He says "we got the money now pawpaw we can buy you a pocket knife and a pistol"


----------



## hoechucker (Mar 20, 2010)

i thought it was "a pistol and a pocket knife"


----------



## wvlogger (Mar 20, 2010)

hoechucker said:


> i thought it was "a pistol and a pocket knife"



does it matter


----------



## Johndirt82 (Mar 20, 2010)

Some people have natural talent some don't for certain things. I think it would help Dave out alot if someone would take the time to properly train him in running saws, limbing, bucking , landing ops, from there he just needs to practice and gain experience and I think he'd be ok. Its not rocket science.


----------



## mojorisin (Mar 21, 2010)

Racerboy832 said:


> DJ cause he's a worker, I'd like to see him on Deadlest Catch too since he is a crabber too. I like the swamp logger guy the one that lives in the swamps.


Hands down it's DJ.


----------



## A. Stanton (Mar 21, 2010)

A. Stanton said:


> Got to go with the Ragein-Cajun. Like his saying: "Now got money to buy a gun and new pocket knife."

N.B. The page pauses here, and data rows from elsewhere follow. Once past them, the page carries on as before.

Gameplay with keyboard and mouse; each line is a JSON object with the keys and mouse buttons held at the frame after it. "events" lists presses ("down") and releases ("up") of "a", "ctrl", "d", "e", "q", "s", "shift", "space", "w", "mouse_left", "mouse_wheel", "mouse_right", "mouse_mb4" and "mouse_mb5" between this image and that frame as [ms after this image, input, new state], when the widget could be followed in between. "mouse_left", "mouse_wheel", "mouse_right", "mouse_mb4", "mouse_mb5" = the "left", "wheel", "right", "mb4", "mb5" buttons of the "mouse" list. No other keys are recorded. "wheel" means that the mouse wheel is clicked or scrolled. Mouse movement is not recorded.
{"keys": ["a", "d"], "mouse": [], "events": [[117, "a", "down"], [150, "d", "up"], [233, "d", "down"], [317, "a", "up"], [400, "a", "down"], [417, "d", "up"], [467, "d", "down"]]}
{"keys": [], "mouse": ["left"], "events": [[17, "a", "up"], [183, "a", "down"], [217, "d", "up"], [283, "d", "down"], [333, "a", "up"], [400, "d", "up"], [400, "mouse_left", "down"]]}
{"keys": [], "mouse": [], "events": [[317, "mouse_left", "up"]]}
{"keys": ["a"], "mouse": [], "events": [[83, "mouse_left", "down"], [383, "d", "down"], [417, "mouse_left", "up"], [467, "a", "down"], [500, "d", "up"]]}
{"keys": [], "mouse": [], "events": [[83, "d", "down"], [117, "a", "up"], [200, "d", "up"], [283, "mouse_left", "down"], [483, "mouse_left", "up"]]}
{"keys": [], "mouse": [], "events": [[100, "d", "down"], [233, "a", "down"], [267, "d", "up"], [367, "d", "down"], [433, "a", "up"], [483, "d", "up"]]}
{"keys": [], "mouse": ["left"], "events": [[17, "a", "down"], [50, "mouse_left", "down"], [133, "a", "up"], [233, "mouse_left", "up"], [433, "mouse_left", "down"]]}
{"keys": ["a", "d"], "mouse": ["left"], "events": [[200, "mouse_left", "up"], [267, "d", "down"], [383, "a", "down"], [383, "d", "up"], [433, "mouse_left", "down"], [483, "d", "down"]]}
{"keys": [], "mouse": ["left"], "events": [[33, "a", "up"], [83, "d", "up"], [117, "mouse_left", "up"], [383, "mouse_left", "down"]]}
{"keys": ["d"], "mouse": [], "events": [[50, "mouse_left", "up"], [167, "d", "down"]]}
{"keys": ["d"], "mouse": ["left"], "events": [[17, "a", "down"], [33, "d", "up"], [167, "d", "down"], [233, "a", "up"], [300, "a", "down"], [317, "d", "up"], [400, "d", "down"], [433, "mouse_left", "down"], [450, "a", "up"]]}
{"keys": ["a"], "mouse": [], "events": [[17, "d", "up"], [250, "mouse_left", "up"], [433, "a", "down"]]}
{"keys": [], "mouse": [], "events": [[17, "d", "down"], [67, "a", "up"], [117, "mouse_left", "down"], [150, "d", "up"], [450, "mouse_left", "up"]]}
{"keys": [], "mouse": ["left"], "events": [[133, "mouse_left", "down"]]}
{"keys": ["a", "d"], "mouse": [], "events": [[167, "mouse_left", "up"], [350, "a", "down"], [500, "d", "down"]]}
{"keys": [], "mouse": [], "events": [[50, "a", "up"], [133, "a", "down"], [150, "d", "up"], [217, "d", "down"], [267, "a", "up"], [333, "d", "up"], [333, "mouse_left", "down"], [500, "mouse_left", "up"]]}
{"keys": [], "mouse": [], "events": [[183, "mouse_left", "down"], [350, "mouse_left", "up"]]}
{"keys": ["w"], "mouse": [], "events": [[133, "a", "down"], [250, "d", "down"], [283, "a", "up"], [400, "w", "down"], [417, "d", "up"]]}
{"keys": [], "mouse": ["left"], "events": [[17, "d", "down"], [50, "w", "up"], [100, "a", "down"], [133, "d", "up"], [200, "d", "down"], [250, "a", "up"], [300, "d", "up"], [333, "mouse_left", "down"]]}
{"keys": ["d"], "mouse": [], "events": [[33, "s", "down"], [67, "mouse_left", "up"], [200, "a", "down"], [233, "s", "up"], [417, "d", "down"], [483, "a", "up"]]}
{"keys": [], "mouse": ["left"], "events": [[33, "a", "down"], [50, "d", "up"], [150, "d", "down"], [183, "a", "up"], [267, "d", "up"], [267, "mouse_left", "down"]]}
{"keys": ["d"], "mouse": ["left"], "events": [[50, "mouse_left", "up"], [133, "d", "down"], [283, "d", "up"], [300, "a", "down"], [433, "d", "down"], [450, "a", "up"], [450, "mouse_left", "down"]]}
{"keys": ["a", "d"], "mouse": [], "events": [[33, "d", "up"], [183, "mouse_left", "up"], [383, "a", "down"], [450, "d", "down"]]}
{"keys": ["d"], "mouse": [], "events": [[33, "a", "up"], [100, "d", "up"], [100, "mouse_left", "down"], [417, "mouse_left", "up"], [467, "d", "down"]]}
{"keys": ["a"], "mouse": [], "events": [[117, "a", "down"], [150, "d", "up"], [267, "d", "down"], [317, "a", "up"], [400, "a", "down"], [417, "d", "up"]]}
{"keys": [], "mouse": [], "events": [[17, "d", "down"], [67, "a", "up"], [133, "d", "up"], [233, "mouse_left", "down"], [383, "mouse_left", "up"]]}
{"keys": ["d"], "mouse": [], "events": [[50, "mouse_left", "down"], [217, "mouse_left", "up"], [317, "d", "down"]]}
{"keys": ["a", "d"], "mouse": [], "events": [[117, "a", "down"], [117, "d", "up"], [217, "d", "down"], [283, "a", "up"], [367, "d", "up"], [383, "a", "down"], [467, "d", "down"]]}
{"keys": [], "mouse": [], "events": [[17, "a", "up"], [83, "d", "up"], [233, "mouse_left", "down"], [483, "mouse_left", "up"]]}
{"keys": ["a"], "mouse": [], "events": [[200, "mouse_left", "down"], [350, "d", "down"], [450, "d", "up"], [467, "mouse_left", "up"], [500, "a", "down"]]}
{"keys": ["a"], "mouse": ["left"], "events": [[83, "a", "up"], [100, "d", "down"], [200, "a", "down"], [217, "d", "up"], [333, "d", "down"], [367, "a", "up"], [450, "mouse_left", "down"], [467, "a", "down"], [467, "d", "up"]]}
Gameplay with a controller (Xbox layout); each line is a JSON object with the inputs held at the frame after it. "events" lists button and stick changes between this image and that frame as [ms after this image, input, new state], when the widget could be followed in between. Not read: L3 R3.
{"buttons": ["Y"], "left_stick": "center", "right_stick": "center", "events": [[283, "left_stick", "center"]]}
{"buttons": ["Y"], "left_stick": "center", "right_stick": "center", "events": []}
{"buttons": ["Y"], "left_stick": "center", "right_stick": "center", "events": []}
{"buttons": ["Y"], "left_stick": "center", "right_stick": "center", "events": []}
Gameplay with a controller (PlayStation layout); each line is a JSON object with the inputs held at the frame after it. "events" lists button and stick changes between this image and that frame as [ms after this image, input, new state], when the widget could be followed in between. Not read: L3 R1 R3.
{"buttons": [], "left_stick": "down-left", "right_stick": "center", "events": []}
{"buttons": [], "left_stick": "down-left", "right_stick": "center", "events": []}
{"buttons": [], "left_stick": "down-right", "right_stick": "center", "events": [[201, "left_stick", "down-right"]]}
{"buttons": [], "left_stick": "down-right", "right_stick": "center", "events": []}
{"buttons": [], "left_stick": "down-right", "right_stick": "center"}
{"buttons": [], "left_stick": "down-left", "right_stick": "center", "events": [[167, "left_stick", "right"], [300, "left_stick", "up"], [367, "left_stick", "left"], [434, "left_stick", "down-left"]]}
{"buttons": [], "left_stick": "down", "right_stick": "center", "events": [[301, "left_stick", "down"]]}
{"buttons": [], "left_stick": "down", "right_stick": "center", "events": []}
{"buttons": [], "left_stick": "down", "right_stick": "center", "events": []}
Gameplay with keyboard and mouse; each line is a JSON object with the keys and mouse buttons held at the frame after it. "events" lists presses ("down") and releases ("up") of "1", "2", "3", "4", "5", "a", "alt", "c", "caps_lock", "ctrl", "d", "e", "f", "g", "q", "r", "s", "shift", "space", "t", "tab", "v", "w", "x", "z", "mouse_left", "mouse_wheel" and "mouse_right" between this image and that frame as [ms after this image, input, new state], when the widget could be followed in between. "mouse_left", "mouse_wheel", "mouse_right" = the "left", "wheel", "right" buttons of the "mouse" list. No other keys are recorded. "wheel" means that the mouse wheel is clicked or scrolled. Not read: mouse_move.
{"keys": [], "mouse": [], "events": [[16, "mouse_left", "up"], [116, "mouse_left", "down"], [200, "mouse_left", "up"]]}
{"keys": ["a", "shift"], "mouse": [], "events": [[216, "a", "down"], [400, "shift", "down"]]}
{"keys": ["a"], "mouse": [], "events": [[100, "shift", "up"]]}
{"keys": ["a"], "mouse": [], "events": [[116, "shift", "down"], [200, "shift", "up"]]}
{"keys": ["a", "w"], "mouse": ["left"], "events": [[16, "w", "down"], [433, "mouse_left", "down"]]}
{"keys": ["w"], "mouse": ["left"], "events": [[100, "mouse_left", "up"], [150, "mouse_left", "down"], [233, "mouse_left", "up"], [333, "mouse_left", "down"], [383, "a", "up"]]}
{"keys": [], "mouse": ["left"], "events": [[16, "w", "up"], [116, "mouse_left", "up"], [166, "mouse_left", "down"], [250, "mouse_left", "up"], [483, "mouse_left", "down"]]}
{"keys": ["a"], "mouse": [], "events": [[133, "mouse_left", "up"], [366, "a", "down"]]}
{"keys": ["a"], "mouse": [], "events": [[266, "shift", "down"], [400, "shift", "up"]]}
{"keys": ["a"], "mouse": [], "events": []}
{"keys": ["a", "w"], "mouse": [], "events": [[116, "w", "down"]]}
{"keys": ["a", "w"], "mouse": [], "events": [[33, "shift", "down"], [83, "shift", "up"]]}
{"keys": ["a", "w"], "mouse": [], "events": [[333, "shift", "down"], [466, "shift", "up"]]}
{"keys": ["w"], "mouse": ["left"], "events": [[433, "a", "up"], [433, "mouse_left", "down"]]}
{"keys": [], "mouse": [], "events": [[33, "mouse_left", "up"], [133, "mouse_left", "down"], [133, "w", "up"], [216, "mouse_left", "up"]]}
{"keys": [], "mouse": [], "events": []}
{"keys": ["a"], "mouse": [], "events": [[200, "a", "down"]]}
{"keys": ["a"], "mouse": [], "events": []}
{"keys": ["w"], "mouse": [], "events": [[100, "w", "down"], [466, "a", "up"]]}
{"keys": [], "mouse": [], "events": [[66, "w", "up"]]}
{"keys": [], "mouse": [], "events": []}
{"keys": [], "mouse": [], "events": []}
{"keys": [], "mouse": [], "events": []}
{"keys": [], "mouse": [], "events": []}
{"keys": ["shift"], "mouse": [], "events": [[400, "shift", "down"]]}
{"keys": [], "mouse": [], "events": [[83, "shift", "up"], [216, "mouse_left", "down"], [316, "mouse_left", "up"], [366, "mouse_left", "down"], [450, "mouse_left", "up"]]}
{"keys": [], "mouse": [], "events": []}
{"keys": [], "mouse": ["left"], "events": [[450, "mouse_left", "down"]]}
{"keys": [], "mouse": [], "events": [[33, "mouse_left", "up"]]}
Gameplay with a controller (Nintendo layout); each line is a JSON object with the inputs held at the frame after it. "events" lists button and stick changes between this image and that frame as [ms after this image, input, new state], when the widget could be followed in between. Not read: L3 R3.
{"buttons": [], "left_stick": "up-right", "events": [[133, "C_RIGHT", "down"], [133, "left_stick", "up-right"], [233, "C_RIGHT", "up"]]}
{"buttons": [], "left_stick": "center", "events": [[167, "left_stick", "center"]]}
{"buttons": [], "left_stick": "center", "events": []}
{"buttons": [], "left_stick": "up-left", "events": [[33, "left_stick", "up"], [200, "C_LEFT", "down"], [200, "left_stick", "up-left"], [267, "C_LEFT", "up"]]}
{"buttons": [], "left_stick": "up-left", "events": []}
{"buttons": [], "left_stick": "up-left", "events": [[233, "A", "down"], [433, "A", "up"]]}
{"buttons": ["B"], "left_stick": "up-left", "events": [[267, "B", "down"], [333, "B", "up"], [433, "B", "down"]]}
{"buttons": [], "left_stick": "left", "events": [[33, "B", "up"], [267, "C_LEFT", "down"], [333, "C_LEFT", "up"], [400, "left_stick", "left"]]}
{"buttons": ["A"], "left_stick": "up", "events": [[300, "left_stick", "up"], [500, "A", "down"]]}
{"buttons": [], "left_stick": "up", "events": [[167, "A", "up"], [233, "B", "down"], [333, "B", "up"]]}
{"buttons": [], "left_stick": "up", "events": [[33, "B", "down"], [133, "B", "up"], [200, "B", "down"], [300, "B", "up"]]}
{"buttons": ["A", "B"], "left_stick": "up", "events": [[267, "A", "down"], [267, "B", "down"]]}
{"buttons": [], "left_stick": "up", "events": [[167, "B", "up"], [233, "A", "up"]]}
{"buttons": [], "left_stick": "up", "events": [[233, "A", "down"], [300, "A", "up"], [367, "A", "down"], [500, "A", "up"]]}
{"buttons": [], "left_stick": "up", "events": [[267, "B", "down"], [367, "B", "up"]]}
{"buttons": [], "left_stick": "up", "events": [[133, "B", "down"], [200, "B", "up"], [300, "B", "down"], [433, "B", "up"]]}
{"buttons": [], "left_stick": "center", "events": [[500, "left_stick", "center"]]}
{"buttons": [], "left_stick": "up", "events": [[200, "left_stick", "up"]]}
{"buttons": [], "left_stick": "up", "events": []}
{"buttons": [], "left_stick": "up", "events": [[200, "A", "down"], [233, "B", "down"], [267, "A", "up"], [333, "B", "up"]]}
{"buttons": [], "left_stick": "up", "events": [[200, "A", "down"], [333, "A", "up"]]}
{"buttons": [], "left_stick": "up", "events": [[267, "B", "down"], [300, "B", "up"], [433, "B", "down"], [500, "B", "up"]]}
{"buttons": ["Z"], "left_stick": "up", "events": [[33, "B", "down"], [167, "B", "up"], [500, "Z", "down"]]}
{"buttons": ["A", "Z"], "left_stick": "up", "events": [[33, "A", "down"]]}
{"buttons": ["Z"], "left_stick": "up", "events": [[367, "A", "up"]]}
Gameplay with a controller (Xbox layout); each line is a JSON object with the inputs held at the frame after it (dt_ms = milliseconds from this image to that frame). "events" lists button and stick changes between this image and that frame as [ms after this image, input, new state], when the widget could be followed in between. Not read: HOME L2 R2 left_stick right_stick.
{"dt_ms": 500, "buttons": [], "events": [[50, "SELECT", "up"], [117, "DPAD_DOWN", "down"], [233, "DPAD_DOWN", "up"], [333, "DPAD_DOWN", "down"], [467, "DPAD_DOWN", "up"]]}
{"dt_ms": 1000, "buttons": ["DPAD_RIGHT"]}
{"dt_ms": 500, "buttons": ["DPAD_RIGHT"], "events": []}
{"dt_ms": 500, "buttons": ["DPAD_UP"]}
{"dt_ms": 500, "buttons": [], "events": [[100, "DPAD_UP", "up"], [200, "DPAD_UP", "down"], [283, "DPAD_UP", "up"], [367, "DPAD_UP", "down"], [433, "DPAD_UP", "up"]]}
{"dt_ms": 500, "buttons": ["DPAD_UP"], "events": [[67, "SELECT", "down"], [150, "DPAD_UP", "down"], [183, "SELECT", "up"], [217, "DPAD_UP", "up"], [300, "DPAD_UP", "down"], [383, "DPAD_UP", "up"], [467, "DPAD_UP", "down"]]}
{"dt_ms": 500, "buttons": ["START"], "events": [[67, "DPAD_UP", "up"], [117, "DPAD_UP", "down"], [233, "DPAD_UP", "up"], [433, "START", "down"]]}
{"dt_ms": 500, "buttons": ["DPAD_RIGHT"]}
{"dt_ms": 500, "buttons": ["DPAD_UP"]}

Got another saying. When he's in the money, he says, "It's turtle soup tonight."


----------



## Jkebxjunke (Mar 22, 2010)

last night.... the one newbie pilot may "piss excellence" but I think bart was ####tin razorblades


----------



## DJ4wd (Mar 27, 2010)

Yeah that younger guy has more flying time but his cockyness is his downfall


----------



## husqvarnaX (Mar 29, 2010)

*Heli logger pilots*

I agree that new pilot seems like a dork. Its getting harder to find the new generation of pilots because all pilots trained in vietnam are retiring and the new generation of pilots is just starting to enter the work force


----------



## constantine (Apr 7, 2010)

*The Ragin' Cajun*

Gotta be Shelby hands down! That guy's Bayou patois is so thick they have to put on subtitles! On the last episode he had a Ruger Super Blackhawk .44 Mag for the 'gators. Better than that .22 he and Earl were foolin' around with earlier in the season.

I wonder if he built the "log-dog" himself. That's some machine. Also, any man who loves his dog (Willy) the way Shelby does is OK in my book.


----------



## caseyds (Apr 12, 2010)

*Wow*

What about DJ and those new teeth? You ever wonder how so many things can possibly go wrong with Jimmy? That man is always under a black cloud!! Anybody ever work with a guy like Melvin? You still want to choke him (or anybody in sight!) til the sun goes down.


----------



## gwiley (Apr 12, 2010)

*Connor pilot*

THe conner aviation pilot is impressive - he gets it done, is good at what he does and doesn't complain. My second favorite is Dave - the greenhorn on the Rygaard team - works hard, takes a lot of crap from Gabe and his dad. I especially appreciate his commitment to his son.

I have to admit though that the more I watch Axe Men the more I like American Logger. I really enjoy seeing the brothers work together to try to make a living - seems a lot more realistic than Axe Men.


----------



## K7NUT (Apr 19, 2010)

caseyds said:


> What about DJ and those new teeth? :



Those are some nice chopper's, it's hard to see him with them, got used to him not having any?
I'm happy for him!



gwiley said:


> My second favorite is Dave - the greenhorn on the Rygaard team - works hard, takes a lot of crap from Gabe and his dad. I especially appreciate his commitment to his son.
> 
> I have to admit though that the more I watch Axe Men the more I like American Logger. I really enjoy seeing the brothers work together to try to make a living - seems a lot more realistic than Axe Men.



We really like Dave too, he's a hard worker and he has taken alot of crap, but he's still there!
I have only seen American Logger once, but I would just like to see more chainsaw action!


----------